By Shayna Whitehouse, PhD, School Psychologist,
Healthy Learning Paths Instructor, email@example.com
I was struck while preparing for a recent parent education program. Parents were sincerely connecting and asking about each other’s family and children. I saw care in faces, connection through listening and eye contact, and compassion through physical gestures. As I looked at the group, I hesitated several moments to gather their attention because I saw they were engaging in an important experience with each other, something we all feel and something we all need. Empathy.
Sometimes I think of empathy as a superpower because of the power it has to encourage cooperation, compassion, and the best in people. Empathy is part of being human and fosters our ability to play, work and problem solve together because it helps us understand others’ emotions, thoughts and experiences – positive and negative. It helps us engage meaningfully with another person and for the benefit of another person. It helps us promote the wellness of another when they are feeling disconnected, uncared for or lost. As humans, we need connection, caring and compassion. Empathy gives us the ability to build these connections and form a link to compassion and belonging.
Children look to parents and adults around them to learn how to connect with others and to express care, compassion and emotions. Empathy is learned through modeling, reinforcement and sincere bonding. We must remember to model and teach empathy in our fast paced world so our children know how to significantly connect and support one another, to let each other know that we all matter, we all are needed.

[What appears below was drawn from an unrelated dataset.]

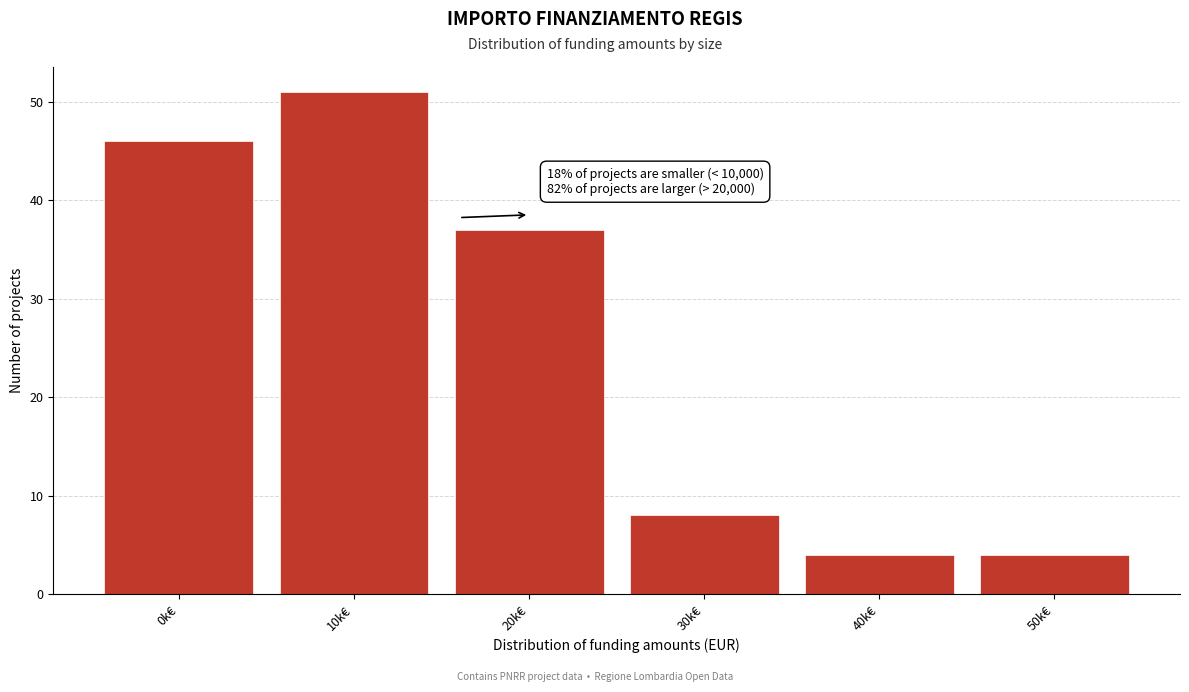

Reading left to right, what are all the values shown in this chart?

0k€=46	10k€=51	20k€=37	30k€=8	40k€=4	50k€=4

We must nurture the superpower of empathy to foster children’s ability to treat others kindly, provide meaningful help, solve problems by balancing other’s needs, and be perceived as a friend and compassionate leader. Empathy is a superpower that fosters our children’s health, happiness and connections with others.
Empathy preserves our personal relationships to others and enables us to understand others’ experiences and adjust our interactions to promote and protect their wellbeing. We have to focus on building empathy in our society to preserve our feelings of meaningful belonging and personal compassion and engagement. My experience at the parent presentation helped me remember how we use the superpower of empathy in everyday life and how we need it and must reserve time to teach our children its meaning and power. Our world moves quickly, and building that superpower of empathy helps our children know they matter, we need them, and in turn they will share that human connection with others they touch now and in the future.

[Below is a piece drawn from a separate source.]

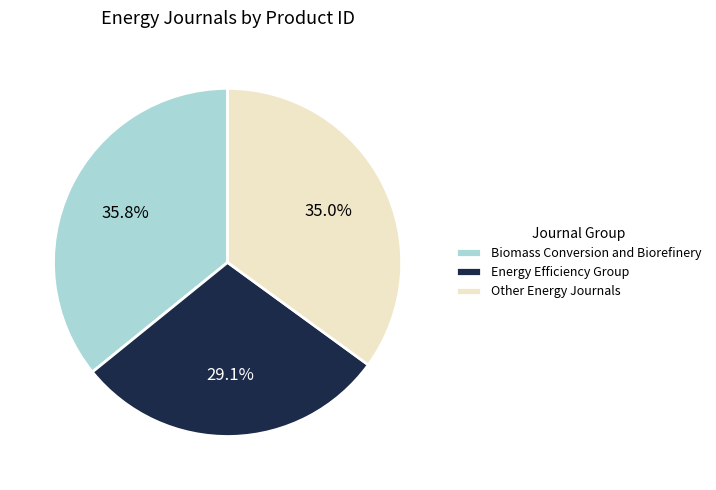

To the nearest percent, what is the average slice percentage?

33%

Tips for modeling empathy and discussing events empathetically with your child:
When your child needs empathy:
- Put all other tasks and activities aside, take time for a full connection
- Move to your child’s eye level and make eye contact
- Show how to truly listen by engaging 100% with your child
- Allow your face to show and echo the emotions of your child
- Communicate your child’s feelings back, “Sounds like you feel…”
- Let them know your emotions while you are listening, “I feel so sad that you had that happen.”
- Express joy or excitement for positive events, “I see you feel joyful! I am pleased for you!”
- Provide the physical connection your child needs
When your child observes you empathizing with another individual:
- Never share more than what your child is ready to hear or needs to hear, but share the connection and human emotions experienced
- Discuss the emotions of the other person and how those emotions made you feel
- Make statements of, “That is so difficult for them. I feel for their experiences.”
- Demonstrate when you share the joy or excitement of another too, “I am so pleased that this event is happening for them. I feel the happiness too!”
When you observe your child empathizing with another individual:
- Discuss the connection and compassion you observed
- State, “I am proud of you for connecting.”
- Discuss how your child may experience big emotions from connecting with another person, and that this means they are growing up into a caring person, reinforce the positives of having these feelings
- Discuss that these feelings are normal and make your child a caring and strong friend
- Reinforce that the other person appreciated the connection and it was helpful
Empathy is a superpower that each of us can give and receive.